Take this with a grain of salt, because I recommend QML for everything, but I really think that QML is a great choice for a data storage language.

Every time I want to store a bit of custom data for an application, I create a QML type instead of designing an XML schema. This probably has more to do with the applications I write, but it still means you should consider QML next time you have some generic data to store. The obvious caveat – this is for data that has some serious human interaction. Maybe a human wrote it, maybe humans are going in and tweaking it all the time, maybe human readable just makes your debugging 1000x easier. But if humans never touch it then use a direct binary format, the tried and true approach from days of yore.
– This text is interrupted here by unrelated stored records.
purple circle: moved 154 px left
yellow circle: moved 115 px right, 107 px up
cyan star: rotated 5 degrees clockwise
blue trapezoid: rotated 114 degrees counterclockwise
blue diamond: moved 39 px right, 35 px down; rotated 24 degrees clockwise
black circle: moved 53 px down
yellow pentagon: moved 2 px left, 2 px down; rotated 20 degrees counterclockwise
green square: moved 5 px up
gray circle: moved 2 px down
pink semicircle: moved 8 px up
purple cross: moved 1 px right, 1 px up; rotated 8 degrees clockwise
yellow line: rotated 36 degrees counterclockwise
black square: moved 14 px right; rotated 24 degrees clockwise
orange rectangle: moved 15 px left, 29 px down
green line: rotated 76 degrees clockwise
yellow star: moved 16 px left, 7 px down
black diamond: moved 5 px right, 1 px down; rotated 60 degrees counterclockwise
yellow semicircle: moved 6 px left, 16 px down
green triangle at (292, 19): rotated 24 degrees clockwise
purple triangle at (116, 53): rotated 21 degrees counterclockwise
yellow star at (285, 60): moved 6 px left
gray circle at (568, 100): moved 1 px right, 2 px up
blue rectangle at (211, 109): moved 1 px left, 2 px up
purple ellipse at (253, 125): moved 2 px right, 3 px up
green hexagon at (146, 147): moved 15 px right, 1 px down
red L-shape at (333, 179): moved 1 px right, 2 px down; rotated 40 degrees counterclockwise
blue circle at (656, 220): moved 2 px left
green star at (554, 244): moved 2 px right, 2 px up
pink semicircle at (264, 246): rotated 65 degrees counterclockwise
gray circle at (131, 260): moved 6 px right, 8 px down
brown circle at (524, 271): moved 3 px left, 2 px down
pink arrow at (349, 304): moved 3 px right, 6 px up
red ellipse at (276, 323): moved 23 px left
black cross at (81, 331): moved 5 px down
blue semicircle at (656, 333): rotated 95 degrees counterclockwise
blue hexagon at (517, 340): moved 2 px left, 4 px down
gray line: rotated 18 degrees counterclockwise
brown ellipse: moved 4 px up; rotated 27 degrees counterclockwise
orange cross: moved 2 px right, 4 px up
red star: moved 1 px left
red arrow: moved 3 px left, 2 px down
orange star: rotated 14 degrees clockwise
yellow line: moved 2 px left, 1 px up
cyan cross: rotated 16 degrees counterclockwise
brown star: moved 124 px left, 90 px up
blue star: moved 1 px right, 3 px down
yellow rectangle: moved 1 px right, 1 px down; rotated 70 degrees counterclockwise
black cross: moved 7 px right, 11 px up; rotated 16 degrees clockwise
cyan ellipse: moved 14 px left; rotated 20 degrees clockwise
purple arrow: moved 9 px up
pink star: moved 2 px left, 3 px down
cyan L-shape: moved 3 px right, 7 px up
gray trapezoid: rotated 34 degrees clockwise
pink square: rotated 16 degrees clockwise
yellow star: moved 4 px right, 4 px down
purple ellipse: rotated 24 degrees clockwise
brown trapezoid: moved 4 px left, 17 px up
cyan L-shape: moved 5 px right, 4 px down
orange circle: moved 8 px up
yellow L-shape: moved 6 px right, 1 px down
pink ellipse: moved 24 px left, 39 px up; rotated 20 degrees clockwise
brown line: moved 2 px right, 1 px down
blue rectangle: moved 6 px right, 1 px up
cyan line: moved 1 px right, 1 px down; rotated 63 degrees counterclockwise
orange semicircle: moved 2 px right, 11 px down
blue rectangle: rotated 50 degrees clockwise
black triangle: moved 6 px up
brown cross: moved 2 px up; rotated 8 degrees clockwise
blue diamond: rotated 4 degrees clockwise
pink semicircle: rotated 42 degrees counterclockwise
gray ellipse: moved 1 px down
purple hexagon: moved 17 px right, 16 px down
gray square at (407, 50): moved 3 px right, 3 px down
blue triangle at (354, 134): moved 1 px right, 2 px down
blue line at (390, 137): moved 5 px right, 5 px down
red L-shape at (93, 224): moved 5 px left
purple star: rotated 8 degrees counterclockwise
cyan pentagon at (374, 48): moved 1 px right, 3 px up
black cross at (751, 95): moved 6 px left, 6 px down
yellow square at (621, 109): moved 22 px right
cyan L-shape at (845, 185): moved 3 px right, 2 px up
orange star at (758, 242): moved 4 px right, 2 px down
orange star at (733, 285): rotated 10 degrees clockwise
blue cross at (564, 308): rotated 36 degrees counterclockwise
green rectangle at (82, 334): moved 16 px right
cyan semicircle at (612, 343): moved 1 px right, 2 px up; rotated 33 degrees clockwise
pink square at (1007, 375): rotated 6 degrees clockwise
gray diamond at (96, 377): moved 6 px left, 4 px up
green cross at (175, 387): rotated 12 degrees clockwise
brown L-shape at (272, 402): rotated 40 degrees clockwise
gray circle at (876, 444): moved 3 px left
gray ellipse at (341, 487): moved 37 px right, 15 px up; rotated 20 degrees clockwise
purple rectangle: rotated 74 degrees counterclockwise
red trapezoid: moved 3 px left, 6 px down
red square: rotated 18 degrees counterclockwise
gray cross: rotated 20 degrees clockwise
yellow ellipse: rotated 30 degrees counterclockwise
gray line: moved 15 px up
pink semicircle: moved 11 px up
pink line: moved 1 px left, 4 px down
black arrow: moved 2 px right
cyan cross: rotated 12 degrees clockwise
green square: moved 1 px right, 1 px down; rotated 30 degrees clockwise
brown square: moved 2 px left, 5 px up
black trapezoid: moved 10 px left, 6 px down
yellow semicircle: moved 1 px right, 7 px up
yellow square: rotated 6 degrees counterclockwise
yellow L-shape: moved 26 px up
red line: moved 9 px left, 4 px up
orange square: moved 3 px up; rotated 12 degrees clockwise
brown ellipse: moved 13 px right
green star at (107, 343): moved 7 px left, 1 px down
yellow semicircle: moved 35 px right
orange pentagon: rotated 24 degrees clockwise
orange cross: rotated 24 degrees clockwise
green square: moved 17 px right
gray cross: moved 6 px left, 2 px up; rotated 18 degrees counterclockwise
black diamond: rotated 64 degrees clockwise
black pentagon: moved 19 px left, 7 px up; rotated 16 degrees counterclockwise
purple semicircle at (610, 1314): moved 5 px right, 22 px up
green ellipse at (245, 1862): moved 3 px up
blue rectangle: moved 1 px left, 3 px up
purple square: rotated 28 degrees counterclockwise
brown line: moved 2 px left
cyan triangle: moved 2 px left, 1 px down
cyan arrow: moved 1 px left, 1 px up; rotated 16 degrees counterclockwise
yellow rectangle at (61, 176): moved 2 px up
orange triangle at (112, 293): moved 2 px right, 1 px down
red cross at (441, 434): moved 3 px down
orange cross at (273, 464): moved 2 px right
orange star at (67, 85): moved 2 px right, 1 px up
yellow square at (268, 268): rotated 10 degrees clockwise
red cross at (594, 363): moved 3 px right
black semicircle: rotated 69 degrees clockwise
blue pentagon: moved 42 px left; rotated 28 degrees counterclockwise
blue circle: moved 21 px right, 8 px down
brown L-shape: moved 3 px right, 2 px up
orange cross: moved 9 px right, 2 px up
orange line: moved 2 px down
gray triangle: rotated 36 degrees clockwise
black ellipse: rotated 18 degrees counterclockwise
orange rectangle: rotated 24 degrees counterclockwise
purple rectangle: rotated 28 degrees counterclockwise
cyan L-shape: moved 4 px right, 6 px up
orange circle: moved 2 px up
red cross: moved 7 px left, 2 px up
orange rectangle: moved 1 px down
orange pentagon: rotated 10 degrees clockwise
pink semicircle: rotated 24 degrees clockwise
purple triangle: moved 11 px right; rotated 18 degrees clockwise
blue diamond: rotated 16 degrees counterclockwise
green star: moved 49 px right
What started me off thinking of QML as a true data-definition language was looking at some code which used XML files for its data. As far as I’m concerned, XML is now obsoleted by QML. This code reminded me of some code in Qt demo, with all the XML parsing functions it had. Back when I did some work on QtDemo, storing the examples data in XML seemed wonderful! It was easy enough to write and maintain by hand, and it was just a couple of easy to write functions to use QXmlStreamReader to get the data out. What could be better? QML, obviously. When I looked at code like this again, I cringed at the fact that one wrote discrete functions to parse the data into the right in-memory data structure. QML, as the Qt something something, means that you can have Qt data structures direct from the human readable file. Even if you just have QtObjects with additional properties in QML, the entire parsing and data structure part is simply done for you. A couple of lines to load the component and there you are – a list of QObject, or QStrings, or the actual tree structure of your ordered data. It’s instantiated, in-memory, ready to go, and it makes loading any data as easy as .ui files made loading your UI. This is as easy as loading custom data theoretically can be, and I’m content with that.

Unfortunately, because it makes zero-sense for UIs, the writing out part is not so well automated. Theoretically you could do it in generic functions that just take a few calls, but that’s not written yet. Which makes writing the data out just as hard as in XML, but at least there is hope for the future. Then we’ll have a really nice setup for Qt programmers: your custom QObject hierarchy data structures can be saved to, and loaded from, human readable files in a couple of simple lines of code. It’s the future I see in my dreams 🙂 .

I’m not talking about doing more with QML than taking it out of the UI space. One of its primary design goals was to store UI data. This data is a hierarchy of objects, with a lot of custom properties that will be set by hand and tweaked mercilessly. QML also involves bindings for a more declarative feel that really helps humans with writing the complex systems – that isn’t actually relevant for this use case (and will usually be overwritten by the machine if you write stuff out, but it doesn’t matter if you’re storing static data). Another property of UI data that QML is good for is the creation of reusable components. Some amazing folks have already started applying the magic of QML to build systems (qbs), which I think should work great because build files are another instance of hierarchy of human-edited custom properties. I’ve used it a lot in my game prototypes, for easy and powerful game scripting of unit/map/card data. And if I re-wrote QtDemo, the examples list would be QML instead of XML, pairing more demoing of Qt with massive code savings.